_WHAT YOU HAVE TO DO_
Reproduce every line of the listing below word for word, leaving out the pictures.
--- AVAILABLE DATA ---
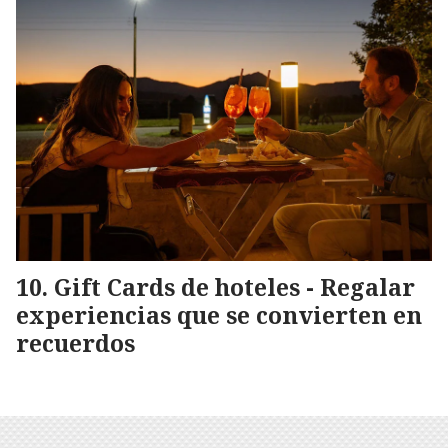
Gift Cards de hoteles - Regalar
experiencias que se convierten en
recuerdos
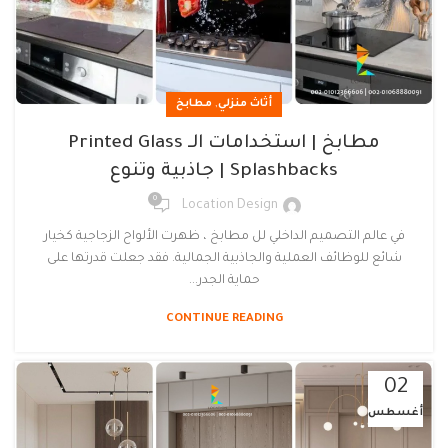
,
أثاث منزلي
مطابخ
مطابخ | استخدامات الـ Printed Glass
Splashbacks | جاذبية وتنوع
0
Location Design
في عالم التصميم الداخلي لل مطابخ ، ظهرت الألواح الزجاجية كخيار
شائع للوظائف العملية والجاذبية الجمالية. فقد جعلت قدرتها على
حماية الجدر...
CONTINUE READING
02
أغسطس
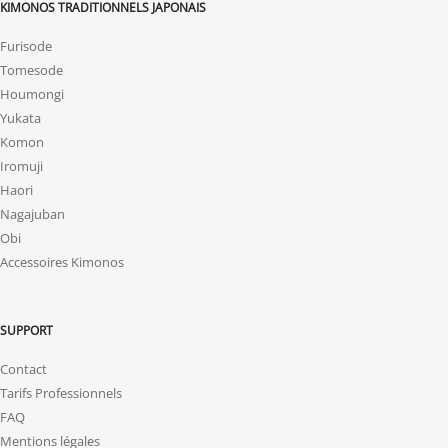
KIMONOS TRADITIONNELS JAPONAIS
Furisode
Tomesode
Houmongi
Yukata
Komon
Iromuji
Haori
Nagajuban
Obi
Accessoires Kimonos
SUPPORT
Contact
Tarifs Professionnels
FAQ
Mentions légales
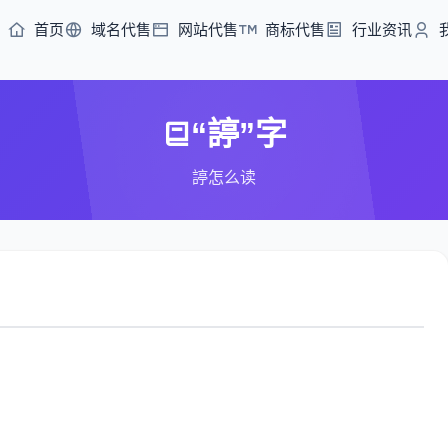
首页
域名代售
网站代售
商标代售
行业资讯
“諪”字
諪怎么读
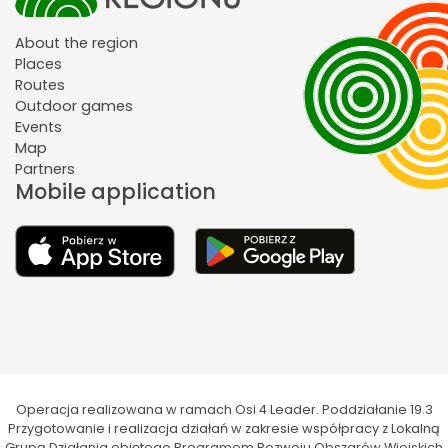
About the region
Places
Routes
Outdoor games
Events
Map
Partners
Mobile application
Operacja realizowana w ramach Osi 4 Leader. Poddziałanie 19.3
Przygotowanie i realizacja działań w zakresie współpracy z Lokalną
Grupą Działania objętego Programem Rozwoju Obszarów Wiejskich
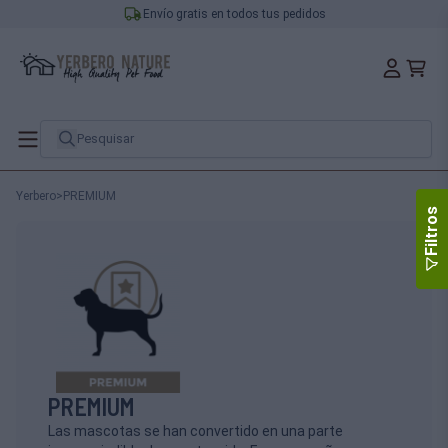
Envío gratis en todos tus pedidos
Yerbero
>
PREMIUM
Filtros
PREMIUM
Las mascotas se han convertido en una parte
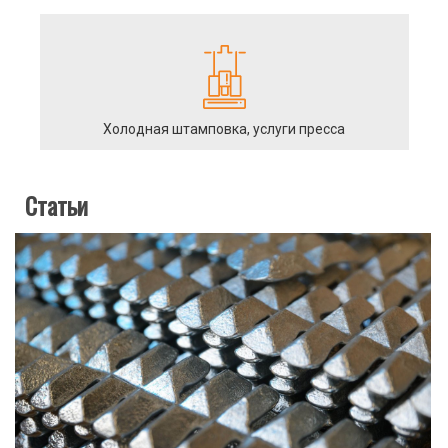
Холодная штамповка, услуги пресса
Статьи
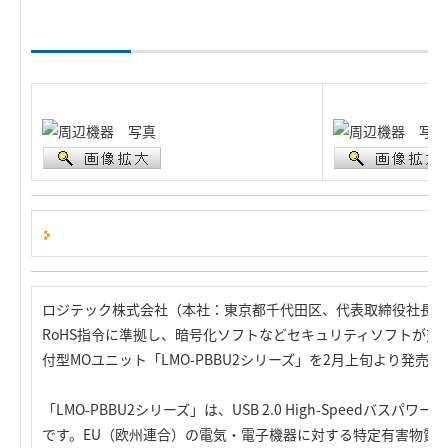
ロジテック株式会社（本社：東京都千代田区、代表取締役社長：
RoHS指令に準拠し、暗号化ソフトなどセキュリティソフトが充実
付型MOユニット「LMO-PBBU2シリーズ」を2月上旬より発売し
「LMO-PBBU2シリーズ」は、USB 2.0 High-Speedバ
です。EU（欧州連合）の電気・電子機器に対する特定有害物質の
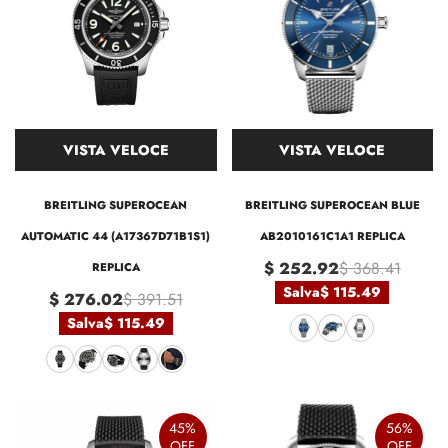
VISTA VELOCE
VISTA VELOCE
BREITLING SUPEROCEAN
BREITLING SUPEROCEAN BLUE
AUTOMATIC 44 (A17367D71B1S1)
AB2010161C1A1 REPLICA
$ 252.92
$ 368.41
REPLICA
Salva
$ 115.49
$ 276.02
$ 391.51
Salva
$ 115.49
45%
56%
OFF
OFF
---
_RESULT OF THE EXERCISE_
Gift Cards de hoteles - Regalar
experiencias que se convierten en
recuerdos
,
أثاث منزلي
مطابخ
مطابخ | استخدامات الـ Printed Glass
Splashbacks | جاذبية وتنوع
0
Location Design
في عالم التصميم الداخلي لل مطابخ ، ظهرت الألواح الزجاجية كخيار
شائع للوظائف العملية والجاذبية الجمالية. فقد جعلت قدرتها على
حماية الجدر...
CONTINUE READING
02
أغسطس
KIMONOS TRADITIONNELS JAPONAIS
Furisode
Tomesode
Houmongi
Yukata
Komon
Iromuji
Haori
Nagajuban
Obi
Accessoires Kimonos
SUPPORT
Contact
Tarifs Professionnels
FAQ
Mentions légales
首页
域名代售
网站代售
商标代售
行业资讯
“諪”字
諪怎么读
About the region
Places
Routes
Outdoor games
Events
Map
Partners
Mobile application
Operacja realizowana w ramach Osi 4 Leader. Poddziałanie 19.3
Przygotowanie i realizacja działań w zakresie współpracy z Lokalną
Grupą Działania objętego Programem Rozwoju Obszarów Wiejskich
Envío gratis en todos tus pedidos
Yerbero
>
PREMIUM
Filtros
PREMIUM
Las mascotas se han convertido en una parte
Холодная штамповка, услуги пресса
Статьи
ロジテック株式会社（本社：東京都千代田区、代表取締役社長：
RoHS指令に準拠し、暗号化ソフトなどセキュリティソフトが充実
付型MOユニット「LMO-PBBU2シリーズ」を2月上旬より発売し
「LMO-PBBU2シリーズ」は、USB 2.0 High-Speedバ
です。EU（欧州連合）の電気・電子機器に対する特定有害物質の
VISTA VELOCE
VISTA VELOCE
BREITLING SUPEROCEAN
BREITLING SUPEROCEAN BLUE
AUTOMATIC 44 (A17367D71B1S1)
AB2010161C1A1 REPLICA
$ 252.92
$ 368.41
REPLICA
Salva
$ 115.49
$ 276.02
$ 391.51
Salva
$ 115.49
45%
56%
OFF
OFF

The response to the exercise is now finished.